If you file a Schedule C as a sole proprietor, independent contractor, freelancer, or single-member LLC, your business shows a profit, and you have no other health insurance, you may be able to deduct health and dental insurance premiums for yourself, your spouse, and your dependents under age 27 at the end of the tax year. You may also be able to deduct long-term care insurance premiums.
The SEHI deduction is not taken on Schedule C. It is taken on Schedule 1 attached to your Form 1040, on line 16.
The amount of the deduction is the smaller of the insurance premiums and the business’s net profit. Note that Medicare premiums may be used for this insurance deduction. The insurance can be in your name or in the name of the business. If your business profit limits the amount of the SEHI deduction, you can deduct the balance as a medical deduction on Schedule A (Itemized Deductions).
To summarize: You can take the SEHI deduction if the following conditions are met:
- Your business shows a net profit
- You have no other health insurance
- You pay for health insurance purchased in your name or the business name
- Your deduction is the smaller of the premiums paid and your business’s net profit
Premiums for qualified long-term care insurance may be included in figuring the deduction, but are limited for 2020 according to the age of the person insured, as follows:
- Age 40 or Younger: $430
- Age 41 to 50: $810
- Age 51 to 60: $1,630
- Age 61 to 70: $4,350
- Age 71 or Older: $5,430
With these allowed long-term care premiums, combined with regular health insurance premiums, the deduction is the smaller of the net business profit or the total insurance premiums.

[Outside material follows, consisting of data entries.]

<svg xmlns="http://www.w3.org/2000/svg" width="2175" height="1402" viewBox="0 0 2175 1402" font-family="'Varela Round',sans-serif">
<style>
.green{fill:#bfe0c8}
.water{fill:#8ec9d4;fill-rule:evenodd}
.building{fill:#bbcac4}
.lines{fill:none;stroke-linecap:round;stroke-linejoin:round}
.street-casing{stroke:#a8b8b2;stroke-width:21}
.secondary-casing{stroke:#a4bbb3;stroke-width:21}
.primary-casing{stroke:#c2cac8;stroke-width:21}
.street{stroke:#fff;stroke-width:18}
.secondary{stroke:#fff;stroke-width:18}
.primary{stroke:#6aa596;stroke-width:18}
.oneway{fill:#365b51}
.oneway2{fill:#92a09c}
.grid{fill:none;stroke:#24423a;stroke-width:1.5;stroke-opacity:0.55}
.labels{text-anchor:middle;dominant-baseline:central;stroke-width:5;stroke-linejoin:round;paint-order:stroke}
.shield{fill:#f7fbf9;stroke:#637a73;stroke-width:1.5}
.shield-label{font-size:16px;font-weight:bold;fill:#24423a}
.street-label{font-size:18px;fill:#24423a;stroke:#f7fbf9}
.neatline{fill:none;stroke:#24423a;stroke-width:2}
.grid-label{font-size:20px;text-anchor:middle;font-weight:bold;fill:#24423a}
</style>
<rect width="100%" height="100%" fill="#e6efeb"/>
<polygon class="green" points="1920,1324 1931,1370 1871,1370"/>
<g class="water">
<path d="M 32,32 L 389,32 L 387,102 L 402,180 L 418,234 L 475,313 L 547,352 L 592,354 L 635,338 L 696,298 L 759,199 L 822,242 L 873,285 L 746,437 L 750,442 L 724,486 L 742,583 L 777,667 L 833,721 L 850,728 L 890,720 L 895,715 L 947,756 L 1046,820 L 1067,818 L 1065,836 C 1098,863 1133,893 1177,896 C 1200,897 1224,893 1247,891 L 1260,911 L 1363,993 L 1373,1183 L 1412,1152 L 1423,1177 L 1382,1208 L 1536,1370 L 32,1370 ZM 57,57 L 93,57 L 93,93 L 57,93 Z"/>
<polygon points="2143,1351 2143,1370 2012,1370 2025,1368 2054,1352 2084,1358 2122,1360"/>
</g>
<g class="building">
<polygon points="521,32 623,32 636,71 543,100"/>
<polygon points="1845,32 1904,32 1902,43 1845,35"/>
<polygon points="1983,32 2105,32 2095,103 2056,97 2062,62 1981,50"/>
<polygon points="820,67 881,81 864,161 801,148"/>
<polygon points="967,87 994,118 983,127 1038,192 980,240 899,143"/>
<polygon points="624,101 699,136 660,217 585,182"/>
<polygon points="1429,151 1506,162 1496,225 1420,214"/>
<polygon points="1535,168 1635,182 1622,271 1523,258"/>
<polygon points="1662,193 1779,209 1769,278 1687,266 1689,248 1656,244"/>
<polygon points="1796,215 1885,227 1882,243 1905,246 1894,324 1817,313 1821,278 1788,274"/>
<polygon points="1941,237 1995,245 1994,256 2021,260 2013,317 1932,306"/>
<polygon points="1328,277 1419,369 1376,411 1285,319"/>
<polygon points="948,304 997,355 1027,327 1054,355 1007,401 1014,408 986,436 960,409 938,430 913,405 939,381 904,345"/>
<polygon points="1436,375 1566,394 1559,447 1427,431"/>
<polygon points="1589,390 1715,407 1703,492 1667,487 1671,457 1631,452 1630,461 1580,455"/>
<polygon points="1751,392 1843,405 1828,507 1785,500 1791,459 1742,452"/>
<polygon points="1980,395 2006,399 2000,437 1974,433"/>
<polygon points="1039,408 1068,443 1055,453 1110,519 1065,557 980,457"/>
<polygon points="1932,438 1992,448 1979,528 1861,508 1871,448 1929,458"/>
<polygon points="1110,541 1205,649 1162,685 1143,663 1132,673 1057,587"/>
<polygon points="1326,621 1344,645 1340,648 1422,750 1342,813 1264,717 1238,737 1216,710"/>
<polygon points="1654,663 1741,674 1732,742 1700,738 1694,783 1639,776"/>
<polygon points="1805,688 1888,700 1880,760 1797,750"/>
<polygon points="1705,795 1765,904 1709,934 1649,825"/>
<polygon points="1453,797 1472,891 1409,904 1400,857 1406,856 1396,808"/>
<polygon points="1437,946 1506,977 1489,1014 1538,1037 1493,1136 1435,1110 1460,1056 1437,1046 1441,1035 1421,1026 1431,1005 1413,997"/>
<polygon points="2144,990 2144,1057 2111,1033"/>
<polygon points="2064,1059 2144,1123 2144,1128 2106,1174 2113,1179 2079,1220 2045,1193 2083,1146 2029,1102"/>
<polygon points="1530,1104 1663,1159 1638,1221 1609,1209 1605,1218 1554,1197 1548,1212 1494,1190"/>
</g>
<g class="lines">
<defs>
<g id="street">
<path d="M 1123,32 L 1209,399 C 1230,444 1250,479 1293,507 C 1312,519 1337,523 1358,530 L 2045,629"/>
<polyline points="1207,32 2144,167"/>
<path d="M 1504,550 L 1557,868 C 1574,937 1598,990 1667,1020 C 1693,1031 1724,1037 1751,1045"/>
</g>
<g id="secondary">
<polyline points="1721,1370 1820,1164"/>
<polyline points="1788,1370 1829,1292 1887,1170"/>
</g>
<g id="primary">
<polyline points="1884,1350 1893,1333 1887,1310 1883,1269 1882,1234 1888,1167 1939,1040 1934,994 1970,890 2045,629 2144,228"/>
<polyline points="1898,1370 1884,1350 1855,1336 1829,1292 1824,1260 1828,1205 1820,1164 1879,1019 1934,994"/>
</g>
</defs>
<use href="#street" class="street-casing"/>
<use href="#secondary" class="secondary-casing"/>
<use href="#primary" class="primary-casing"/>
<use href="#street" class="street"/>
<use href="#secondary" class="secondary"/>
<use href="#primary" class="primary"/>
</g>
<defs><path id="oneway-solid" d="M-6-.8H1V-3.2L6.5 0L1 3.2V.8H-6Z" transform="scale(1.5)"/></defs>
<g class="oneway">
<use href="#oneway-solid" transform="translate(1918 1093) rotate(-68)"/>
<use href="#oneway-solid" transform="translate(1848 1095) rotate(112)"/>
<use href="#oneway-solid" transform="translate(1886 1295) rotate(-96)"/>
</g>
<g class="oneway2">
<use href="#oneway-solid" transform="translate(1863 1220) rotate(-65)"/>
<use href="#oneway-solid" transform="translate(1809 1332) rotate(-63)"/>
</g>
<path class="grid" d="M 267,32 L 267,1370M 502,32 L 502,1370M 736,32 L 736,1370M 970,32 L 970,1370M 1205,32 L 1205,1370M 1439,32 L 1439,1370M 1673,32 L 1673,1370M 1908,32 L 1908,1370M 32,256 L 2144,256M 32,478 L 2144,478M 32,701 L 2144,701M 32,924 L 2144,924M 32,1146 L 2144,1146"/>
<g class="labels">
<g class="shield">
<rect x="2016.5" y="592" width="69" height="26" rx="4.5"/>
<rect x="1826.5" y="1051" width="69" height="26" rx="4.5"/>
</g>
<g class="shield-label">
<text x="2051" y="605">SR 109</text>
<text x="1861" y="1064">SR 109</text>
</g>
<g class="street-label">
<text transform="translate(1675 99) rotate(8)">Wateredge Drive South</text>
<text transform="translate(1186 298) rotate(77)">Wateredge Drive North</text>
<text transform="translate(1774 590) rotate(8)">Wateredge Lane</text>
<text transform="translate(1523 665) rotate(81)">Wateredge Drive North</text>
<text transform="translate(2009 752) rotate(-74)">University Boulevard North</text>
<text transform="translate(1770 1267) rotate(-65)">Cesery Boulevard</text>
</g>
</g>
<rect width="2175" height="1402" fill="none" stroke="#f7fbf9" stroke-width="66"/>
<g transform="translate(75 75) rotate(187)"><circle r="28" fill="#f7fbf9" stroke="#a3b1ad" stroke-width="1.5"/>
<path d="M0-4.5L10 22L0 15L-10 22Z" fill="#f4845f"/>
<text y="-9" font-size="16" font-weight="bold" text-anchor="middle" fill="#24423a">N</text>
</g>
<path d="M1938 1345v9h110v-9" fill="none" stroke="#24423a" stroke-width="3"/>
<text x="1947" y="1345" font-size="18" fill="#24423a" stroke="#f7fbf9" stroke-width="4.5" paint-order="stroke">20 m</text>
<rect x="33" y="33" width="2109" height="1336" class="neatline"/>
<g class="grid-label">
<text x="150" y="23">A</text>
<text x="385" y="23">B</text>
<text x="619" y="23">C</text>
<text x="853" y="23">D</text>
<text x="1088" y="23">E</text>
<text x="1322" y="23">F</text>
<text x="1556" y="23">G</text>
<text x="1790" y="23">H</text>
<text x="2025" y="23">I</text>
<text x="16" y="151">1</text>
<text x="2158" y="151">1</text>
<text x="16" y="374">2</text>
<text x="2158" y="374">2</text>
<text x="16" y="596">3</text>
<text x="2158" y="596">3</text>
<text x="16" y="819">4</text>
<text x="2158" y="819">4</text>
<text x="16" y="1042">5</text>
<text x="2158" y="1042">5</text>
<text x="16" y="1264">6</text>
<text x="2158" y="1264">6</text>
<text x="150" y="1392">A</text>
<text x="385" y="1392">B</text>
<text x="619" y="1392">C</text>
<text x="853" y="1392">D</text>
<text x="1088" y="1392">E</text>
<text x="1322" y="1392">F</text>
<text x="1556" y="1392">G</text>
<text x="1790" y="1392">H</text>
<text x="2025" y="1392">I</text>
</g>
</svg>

Tax Tips for the Self-Employed
As a self-employed person, whether you think of yourself as a freelancer, independent contractor, or sole proprietor, there are a few best practices that will keep you in good stead in the event of an IRS audit.
1. Keep All Your Records
If your return sets off a red flag and that results in an audit, you will need to verify and justify your business expenses. If you are being audited for prior years, it can be difficult to remember all the details of all your transactions. It is important that you keep good records and have an organized way to store your receipts.
If remembering to track your expenses is an issue, try using Keeper Tax. This service links to your bank account and monitors your purchases for possible write-offs. Then when tax time comes around, they will handle filing your taxes for you.

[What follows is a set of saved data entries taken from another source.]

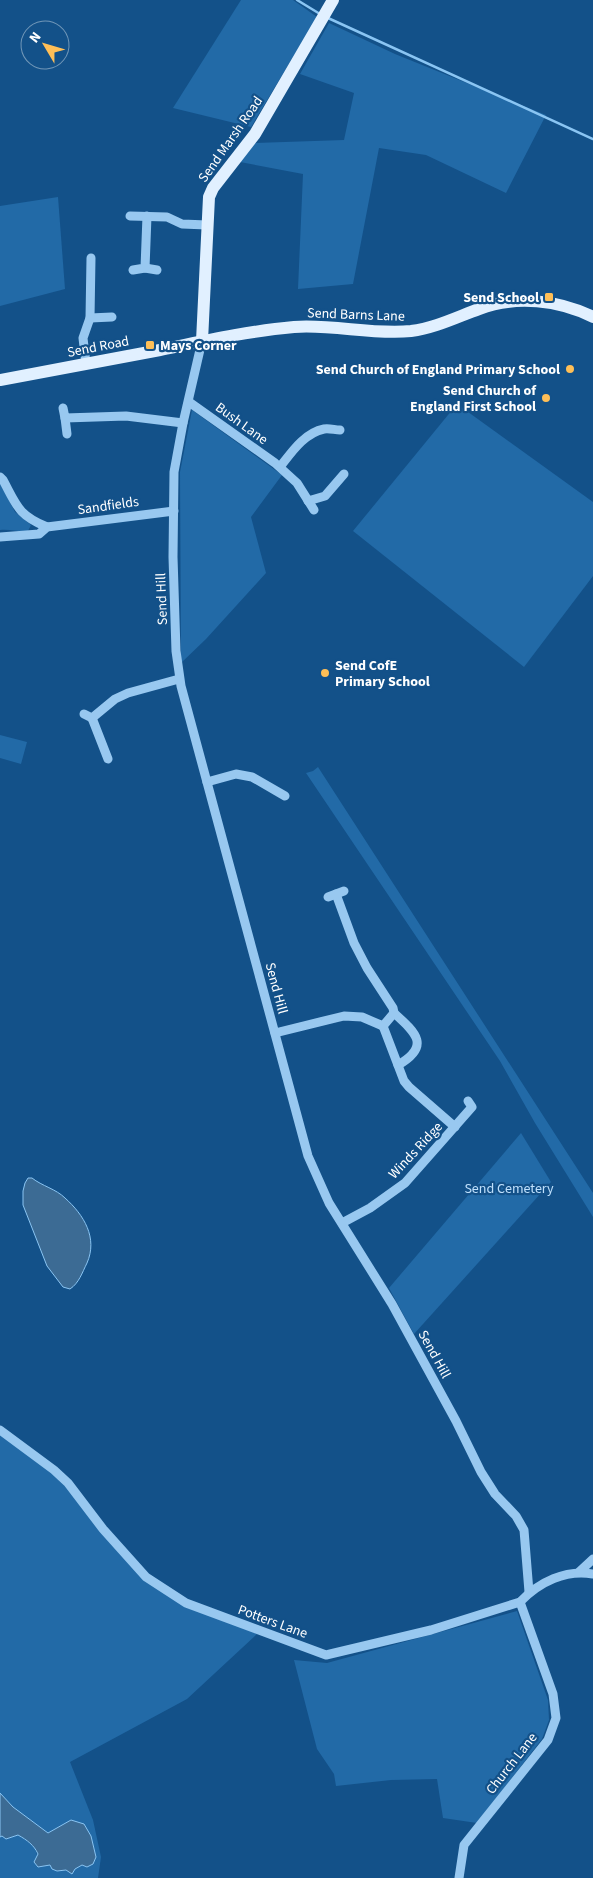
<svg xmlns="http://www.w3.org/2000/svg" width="593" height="1878" font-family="'Source Sans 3',sans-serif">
  <rect width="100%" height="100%" fill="#135189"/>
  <g fill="#226aa7">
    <path d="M241,0H293L317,17L251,127L173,108Z"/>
    <path d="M329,23L395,54L546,115L506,193L426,155L379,148L353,284L298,289L303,174L240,162L255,143L344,140L354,93L300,74Z"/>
    <path d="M58,197L65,289L0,306V206Z"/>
    <path d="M457,404L593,502V576L524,667L353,531Z"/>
    <path d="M192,410L282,475L251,517L266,573L206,639L181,663L180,472Z"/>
    <path d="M0,483L15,512L31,525L28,531C18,532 10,529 0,530Z"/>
    <path d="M0,735L27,742L21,764L0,758Z"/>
    <path d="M318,767L593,1193V1217L535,1123L500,1061L306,773L313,771Z"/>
    <path d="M521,1133L551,1182L414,1334L389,1288Z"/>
    <path d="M0,1434L21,1447L63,1483L144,1578L257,1634L187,1699L70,1762L93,1820L101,1857L98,1878H0V1837L2,1836L6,1839L18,1835C34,1845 38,1848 38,1867L51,1865L53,1869C62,1873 73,1870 82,1865L87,1867L96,1857L91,1836L71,1820L48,1833L13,1807L0,1793Z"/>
    <path d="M517,1611L548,1700L549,1720L542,1739L477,1823L443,1818L437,1779L391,1780L336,1786L334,1774L317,1749L294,1660L327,1663Z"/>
  </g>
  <g fill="#3c6b94" stroke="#8ac5f3">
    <path d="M28,1178H32C42,1186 56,1189 65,1198C84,1215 98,1238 87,1263C82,1273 79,1283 70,1289L63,1287L47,1266L23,1205V1191L25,1183Z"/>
    <path d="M0,1793L13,1807L48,1833L71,1820L84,1824L91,1836L96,1857L93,1864L87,1867L82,1865L75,1869L72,1874L66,1870L57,1871L52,1869L50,1865L38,1867L34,1862L38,1854C34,1845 27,1840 18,1835L6,1839L2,1836L0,1837Z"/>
  </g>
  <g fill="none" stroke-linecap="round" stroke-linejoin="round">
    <g stroke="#8ac5f3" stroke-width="2.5">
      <path d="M297,0L320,14"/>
      <path d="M328,18L593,139"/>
    </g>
    <g stroke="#98c8f0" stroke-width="9">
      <path d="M130,216L167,217L182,224L207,225"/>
      <path d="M145,268L157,270"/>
      <path d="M133,270L145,268L147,216"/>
      <path d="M90,318L112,317"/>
      <path d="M202,341L183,423L174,472L173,557L176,651L181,686L308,1156L329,1203L392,1304L456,1421L481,1472L495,1494L516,1516L524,1530L529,1592"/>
      <path d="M86,364L83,338L90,318L91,258"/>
      <path d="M189,402L275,463L297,483L314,510"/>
      <path d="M63,408L65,418L126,416L183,423"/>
      <path d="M65,418L67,434"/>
      <path d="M280,467C291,453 304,433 324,429C329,428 335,430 340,430"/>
      <path d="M0,477L3,480C17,506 18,515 47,527"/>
      <path d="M308,501L325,496L344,474"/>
      <path d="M0,537L39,534L47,527L174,511"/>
      <path d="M84,714L92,718L115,699L128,693L179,679"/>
      <path d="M92,718L108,759"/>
      <path d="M207,782L236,774L252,777L285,796"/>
      <path d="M336,894L354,943L367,968L393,1008L394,1013L383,1026L404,1081L409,1087L455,1127"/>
      <path d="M328,897L344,891"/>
      <path d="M394,1013C416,1033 431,1046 398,1065"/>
      <path d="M275,1033L344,1016L362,1017L383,1026"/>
      <path d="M342,1223L370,1208L405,1183L472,1107L468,1101"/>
      <path d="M0,1430L54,1470L68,1483L103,1529L146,1577L186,1603L326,1655L431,1630L520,1602C539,1582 566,1569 593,1574"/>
      <path d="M579,1572L593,1559"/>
      <path d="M459,1878L464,1845L548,1740L556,1718L553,1694L520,1602"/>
    </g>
    <g stroke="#e1f0ff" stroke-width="12">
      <path d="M202,341L209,197L213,188L255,134L333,0"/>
      <path d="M0,380C53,370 107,360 160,350C204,341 249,331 294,327C333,324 372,335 411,331C435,328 457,317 479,309C516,295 559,300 593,317"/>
    </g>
  </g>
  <g fill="#ffbf57" stroke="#135189" stroke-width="2">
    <rect x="544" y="292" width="10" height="10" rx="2.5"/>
    <rect x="145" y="340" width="10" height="10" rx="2.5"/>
    <circle cx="570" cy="369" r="5"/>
    <circle cx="546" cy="398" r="5"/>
    <circle cx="325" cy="673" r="5"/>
  </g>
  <g text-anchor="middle" stroke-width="4.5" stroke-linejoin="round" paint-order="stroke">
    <g font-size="14" fill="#fff" stroke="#135189">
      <text transform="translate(230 139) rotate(-55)" y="5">Send Marsh Road</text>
      <text transform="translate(356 314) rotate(2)" y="5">Send Barns Lane</text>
      <text transform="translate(98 346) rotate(-11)" y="5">Send Road</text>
      <text transform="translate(242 423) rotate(36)" y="5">Bush Lane</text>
      <text transform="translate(108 505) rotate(-8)" y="5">Sandfields</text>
      <text transform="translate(161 599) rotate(-92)" y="5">Send Hill</text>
      <text transform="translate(277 988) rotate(75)" y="5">Send Hill</text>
      <text transform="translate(415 1150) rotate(-47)" y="5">Winds Ridge</text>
      <text transform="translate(435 1354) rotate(61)" y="5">Send Hill</text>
      <text transform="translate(273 1621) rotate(20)" y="5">Potters Lane</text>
      <text transform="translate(511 1763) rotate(-52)" y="5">Church Lane</text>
    </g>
    <g font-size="14" font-weight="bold" fill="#fff" stroke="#135189" text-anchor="end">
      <text x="539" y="302">Send School</text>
      <text x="160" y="350" text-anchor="start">Mays Corner</text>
      <text x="560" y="374">Send Church of England Primary School</text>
      <text x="536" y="395">Send Church of<tspan x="536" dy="16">England First School</tspan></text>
      <text x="335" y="670" text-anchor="start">Send CofE<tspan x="335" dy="16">Primary School</tspan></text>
    </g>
    <g font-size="14" fill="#bfe0fc" stroke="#135189">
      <text x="509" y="1193">Send Cemetery</text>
    </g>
  </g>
  <g transform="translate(45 45) rotate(308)"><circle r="24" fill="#135189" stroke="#7197b8"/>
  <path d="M0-4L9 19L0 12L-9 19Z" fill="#ffbf57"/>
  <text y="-8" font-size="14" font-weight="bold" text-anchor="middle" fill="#ffffff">N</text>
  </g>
</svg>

2. Set Up Separate Accounts for Business & Personal Use
At a minimum, you should keep your personal and business transactions separate. Having a business bank account and credit cards are a must. If you do business online, having a business PayPal account is important as well. Without separate accounts, it may not be clear to the IRS that you do, in fact, have a business.
To keep track of what money belongs to you vs. the business, write yourself a check to get funds into your personal account (if the company makes a profit).
3. Get a Post Office Box for Business Use
You can keep your business and personal mail separate by renting a post office box for the business. The USPS says it increases privacy, security, and accessibility. A small post office box will probably run between $50 and $60 for six months. The fee is a deductible business expense.
4. Don’t Go Overboard With Deductions
Although a business may legitimately end up with a loss for the year, be careful that it doesn’t happen too often. The IRS considers a business to be engaged in for profit if it shows a profit in three of the past five years. If it is not engaged in for profit, then it would be considered a hobby, and expenses can only be deducted up to the amount of income. A hobby “loss” cannot offset other income. More information can be found in IRS Publication 535, Business Expenses.
There is no compelling reason to pay more tax than necessary, so deduct all of your eligible business expenses. But be sure to maintain thorough and accurate records of those expenses. You don’t want to lack appropriate documentation during an audit and end up owing not only back taxes, but penalties and interest as well.